Zunächst wollen die Forschenden nun systematisch nach weiteren Wirkstoffen suchen, die sich auch im menschlichen Gewebe gezielt gegen die schlafenden Tumorzellen richten und gesunde Zellen möglichst verschonen. „Interessant ist der jetzt vorgestellte Ansatz in jedem Fall auch für die Therapie anderer Tumore, an deren Entstehung Krebsgene auf den DNA-Ringen beteiligt sind“, ergänzt Henssen.
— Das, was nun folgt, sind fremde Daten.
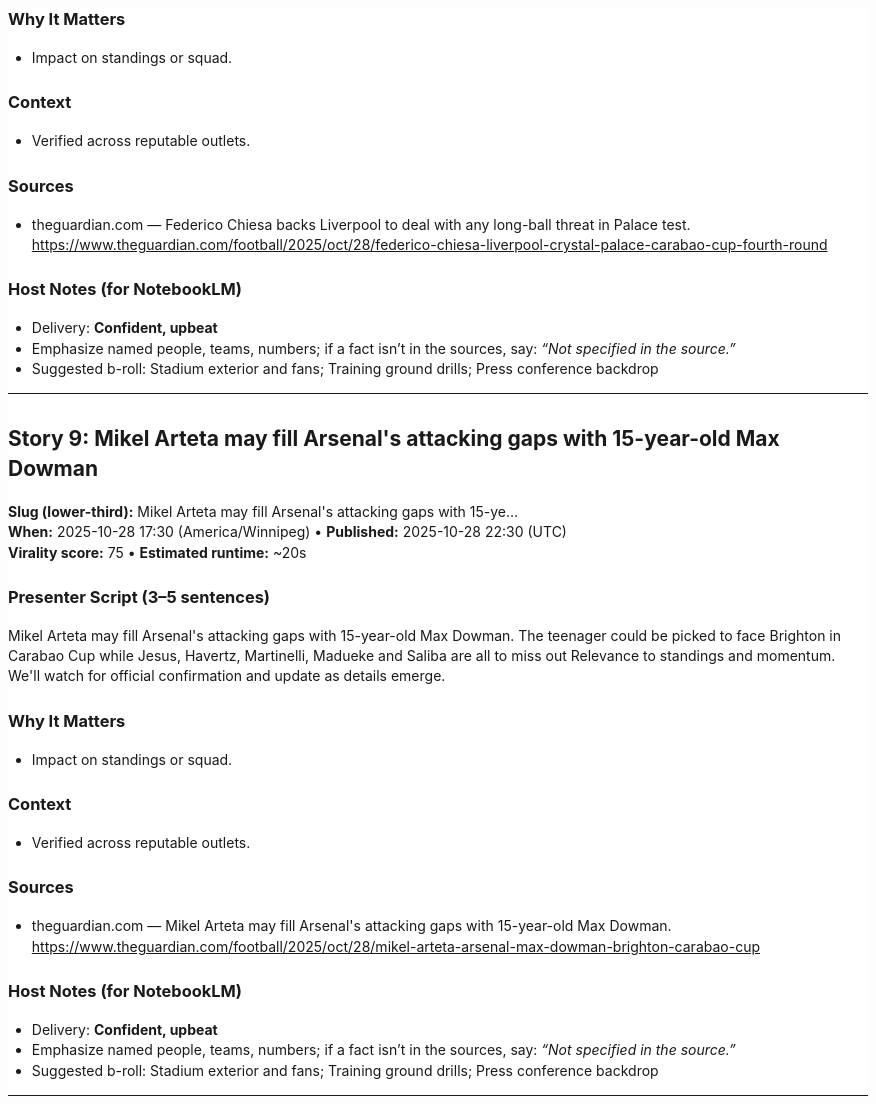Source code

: ### Why It Matters
- Impact on standings or squad.

### Context
- Verified across reputable outlets.

### Sources
- theguardian.com — Federico Chiesa backs Liverpool to deal with any long-ball threat in Palace test. https://www.theguardian.com/football/2025/oct/28/federico-chiesa-liverpool-crystal-palace-carabao-cup-fourth-round

### Host Notes (for NotebookLM)
- Delivery: **Confident, upbeat**
- Emphasize named people, teams, numbers; if a fact isn’t in the sources, say: *“Not specified in the source.”*
- Suggested b-roll: Stadium exterior and fans; Training ground drills; Press conference backdrop

---

## Story 9: Mikel Arteta may fill Arsenal's attacking gaps with 15-year-old Max Dowman
**Slug (lower-third):** Mikel Arteta may fill Arsenal's attacking gaps with 15-ye…  
**When:** 2025-10-28 17:30 (America/Winnipeg)  •  **Published:** 2025-10-28 22:30 (UTC)  
**Virality score:** 75  •  **Estimated runtime:** ~20s

### Presenter Script (3–5 sentences)
Mikel Arteta may fill Arsenal's attacking gaps with 15-year-old Max Dowman. The teenager could be picked to face Brighton in Carabao Cup while Jesus, Havertz, Martinelli, Madueke and Saliba are all to miss out Relevance to standings and momentum. We'll watch for official confirmation and update as details emerge.

### Why It Matters
- Impact on standings or squad.

### Context
- Verified across reputable outlets.

### Sources
- theguardian.com — Mikel Arteta may fill Arsenal's attacking gaps with 15-year-old Max Dowman. https://www.theguardian.com/football/2025/oct/28/mikel-arteta-arsenal-max-dowman-brighton-carabao-cup

### Host Notes (for NotebookLM)
- Delivery: **Confident, upbeat**
- Emphasize named people, teams, numbers; if a fact isn’t in the sources, say: *“Not specified in the source.”*
- Suggested b-roll: Stadium exterior and fans; Training ground drills; Press conference backdrop

---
Dazu zählen beispielsweise die besonders gefürchteten Hirntumore.

Über die Studie

Die Studie wurde gleichberechtigt von Henssen und Dörr geleitet. Beide sind ärztlich an der Klinik für Pädiatrie mit Schwerpunkt Onkologie und Hämatologie der Charité tätig. Am ECRC leitet Dörr die Forschungsgruppe „Tumorheterogenität und Therapieresistenz in pädiatrischen Tumoren“, Henssen die Forschungsgruppe „Genomische Instabilität in pädiatrischen Tumoren“.

Gemeinsame Erstautorinnen der Studie sind Dr. Giuila Montuori, Wissenschaftlerin an der Klinik für Pädiatrie mit Schwerpunkt Onkologie und Hämatologie der Charité, und Fengyu Tu, die in London und China unter der Leitung von Dr. Benjamin Werner und Dr. Huang forscht. Henssen, Werner und Huang sind Mitglieder des internationalen Cancer Grand Challenges Team eDyNAmiC, das von Cancer Research UK und dem National Cancer Institute finanziert wird. Maßgeblich beteiligt war zudem die Arbeitsgruppe des Max Delbrück Center „Spatial Proteomics“ von Dr. Fabian Coscia.